The Tesla fan pointed out that a Jeep Wrangler 4xe — a plug-in hybrid with just 21 miles of electric range — qualifies as an SUV for the tax credit, while the five-seat Model Y with 330 miles of electric range does not.
The IRS document — titled “Manufacturers and Models for New Qualified Clean Vehicles Purchased in 2023 or After” — stipulates the vehicles that qualify for credits as SUVs and pickups with a price cap of $80,000, and the vehicles that qualify as passenger cars with a lower $55,000 price cap.
The base Model Y in the U.S., which comes with two rows and seating for five, has a starting price of $65,990 before shipping charges.

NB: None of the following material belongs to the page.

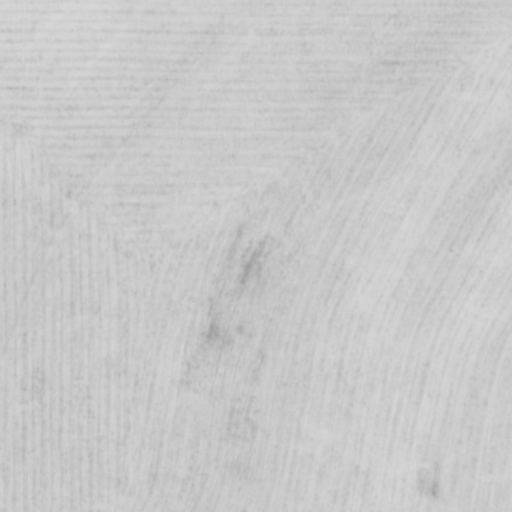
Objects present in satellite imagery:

Since the vehicle exceeds the $55,000 price cap, the entry version is not eligible for the EV tax credit of up to $7,500.
The tax credit is part of the Inflation Reduction Act signed into law in August. New provisions for EV incentives took effect on Jan. 1, including price caps based on vehicle type and income caps for buyers.
In a curious twist, the Model Y’s less popular three-row version qualifies as an SUV under the new IRS guidelines and therefore is eligible for the tax credit with a price cap of $80,000. The seven-seat Model Y, with a tiny third row, starts at $68,990 before shipping. But the Model Y Performance, with only two rows and a $69,990 sticker, does not qualify for the EV credit.
It’s unclear exactly which set of rules the IRS is using to define SUVs, according to analysts. The EPA defines the Model Y as a “small SUV” for all versions, while a separate set of government rules defines SUVs by gross vehicle weight, off-road capability or the presence of a third row of seating.
“Our federal government kind of screwed up on this one,” said Loren McDonald, CEO of the analysis and consulting firm EVAdoption. “Nothing on this is clear yet. And if this is final, it’s not at all aligned with the EPA definitions.”